Serie de ejercicios:
- A) Reescribe la parte del fragmento que comienza con las palabras "(Bresciani, 1886, pg." y termina tras las palabras "y densidad históricas.", sustituyendo "protestantes" por "calvinistas".
- B) Enumera todos los grupos que, según el fragmento, se incluyen entre las «sectas» criticadas en la novela.
- C) Según el fragmento, ¿en qué año se produjo el restablecimiento de Pío IX que relata la novela?

Fragmento:
++++

En el desenlace de la novela que relata el restablecimiento de Pío IX en 1849, la narración está, como en Fabiola y muchas otras novelas católicas, a cargo del cuentista que resume la intención ejemplar de su relato:

«Ya veis, lectores católicos, cómo después del momentáneo tiempo del mal, vino el triunfo definitivo del bien. Por eso no hay que desconfiar nunca de la Providencia, que es el ojo y el brazo derecho de Dios, que es Dios mismo, con toda su sabiduría y toda su omnipotencia, aunque se congreguen contra los buenos todos los impíos del mundo y todas las furias del infierno.»


(Bresciani, 1886, pg. 445)                


Portada de obra

Por su proximidad histórica y su dimensión testimonial, la novela del Padre Bresciani tenía una evidente intención política. Constituye una crítica demoledora de las «sectas» en las que se incluyen protestantes, librepensadores y liberales que apoyaron a los gobiernos revolucionarios y difundieron los principios de la revolución francesa. Se establecen conexiones entre la historia contemporánea de la Iglesia, víctima del liberalismo, y los acontecimientos pasados de los primeros tiempos del cristianismo. La condena de una época en la que la percepción de la Iglesia es la de una institución perseguida desemboca a menudo en la evocación de las glorias católicas pasadas, de la épocas lejanas de cruzada y reconquista. Predomina una visión paseísta que suprime la dinámica y densidad históricas.

++++

Datos almacenados

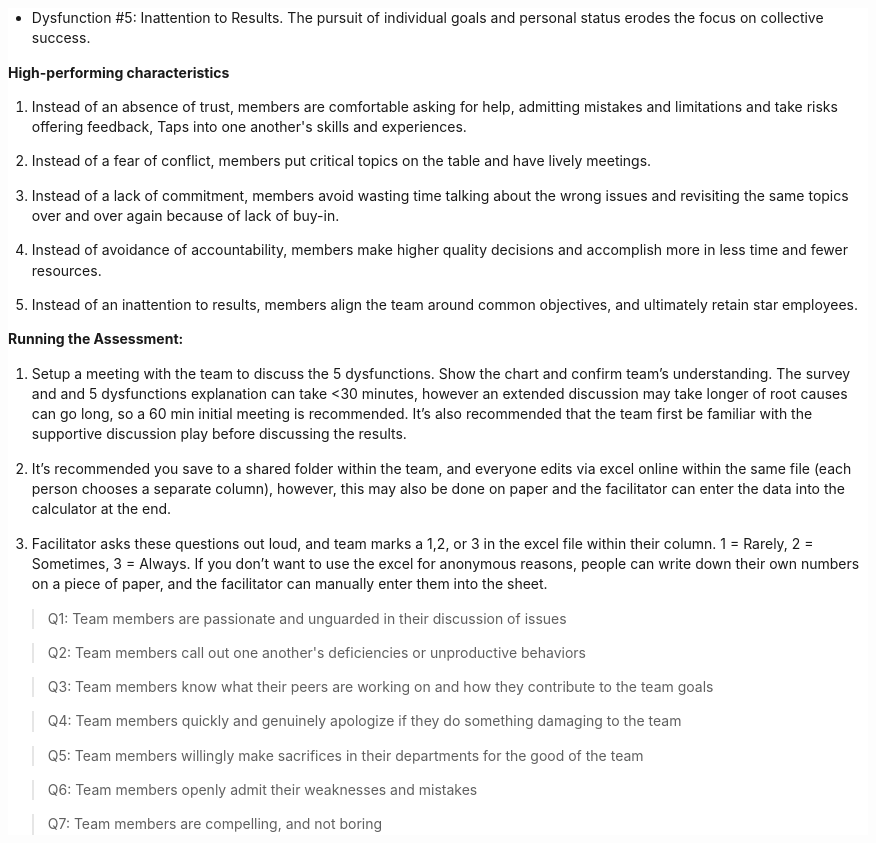-   Dysfunction \#5: Inattention to Results. The pursuit of individual goals and
    personal status erodes the focus on collective success.

**High-performing characteristics**

1.  Instead of an absence of trust, members are comfortable asking for help,
    admitting mistakes and limitations and take risks offering feedback, Taps
    into one another's skills and experiences.

2.  Instead of a fear of conflict, members put critical topics on the table and
    have lively meetings.

3.  Instead of a lack of commitment, members avoid wasting time talking about
    the wrong issues and revisiting the same topics over and over again because
    of lack of buy-in.

4.  Instead of avoidance of accountability, members make higher quality
    decisions and accomplish more in less time and fewer resources.

5.  Instead of an inattention to results, members align the team around common
    objectives, and ultimately retain star employees.

**Running the Assessment:**

1.  Setup a meeting with the team to discuss the 5 dysfunctions. Show the chart
    and confirm team’s understanding. The survey and and 5 dysfunctions
    explanation can take \<30 minutes, however an extended discussion may take
    longer of root causes can go long, so a 60 min initial meeting is
    recommended. It’s also recommended that the team first be familiar with the
    supportive discussion play before discussing the results.

2.  It’s recommended you save to a shared folder within the team, and everyone edits via excel
    online within the same file (each person chooses a separate column),
    however, this may also be done on paper and the facilitator can enter the
    data into the calculator at the end.

3.  Facilitator asks these questions out loud, and team marks a 1,2, or 3 in the
    excel file within their column. 1 = Rarely, 2 = Sometimes, 3 = Always. If
    you don’t want to use the excel for anonymous reasons, people can write down
    their own numbers on a piece of paper, and the facilitator can manually
    enter them into the sheet.

>   Q1: Team members are passionate and unguarded in their discussion of issues

>   Q2: Team members call out one another's deficiencies or unproductive
>   behaviors

>   Q3: Team members know what their peers are working on and how they
>   contribute to the team goals

>   Q4: Team members quickly and genuinely apologize if they do something
>   damaging to the team

>   Q5: Team members willingly make sacrifices in their departments for the good
>   of the team

>   Q6: Team members openly admit their weaknesses and mistakes

>   Q7: Team members are compelling, and not boring
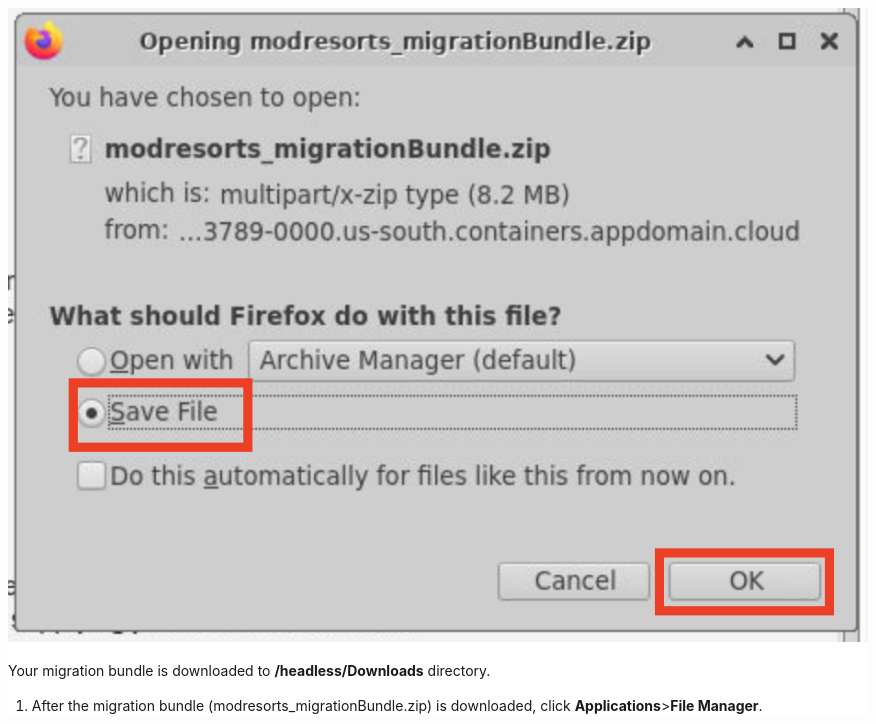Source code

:    ![](images/ta-save-bundle.png)

   Your migration bundle is downloaded to **/headless/Downloads** directory.

1. After the migration bundle (modresorts_migrationBundle.zip) is downloaded, click **Applications**>**File Manager**.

++++

Resultados:
- A)
(Bresciani, 1886, pg. 445)                


Portada de obra

Por su proximidad histórica y su dimensión testimonial, la novela del Padre Bresciani tenía una evidente intención política. Constituye una crítica demoledora de las «sectas» en las que se incluyen calvinistas, librepensadores y liberales que apoyaron a los gobiernos revolucionarios y difundieron los principios de la revolución francesa. Se establecen conexiones entre la historia contemporánea de la Iglesia, víctima del liberalismo, y los acontecimientos pasados de los primeros tiempos del cristianismo. La condena de una época en la que la percepción de la Iglesia es la de una institución perseguida desemboca a menudo en la evocación de las glorias católicas pasadas, de la épocas lejanas de cruzada y reconquista. Predomina una visión paseísta que suprime la dinámica y densidad históricas.

- B) Protestantes, librepensadores y liberales.

- C) En 1849.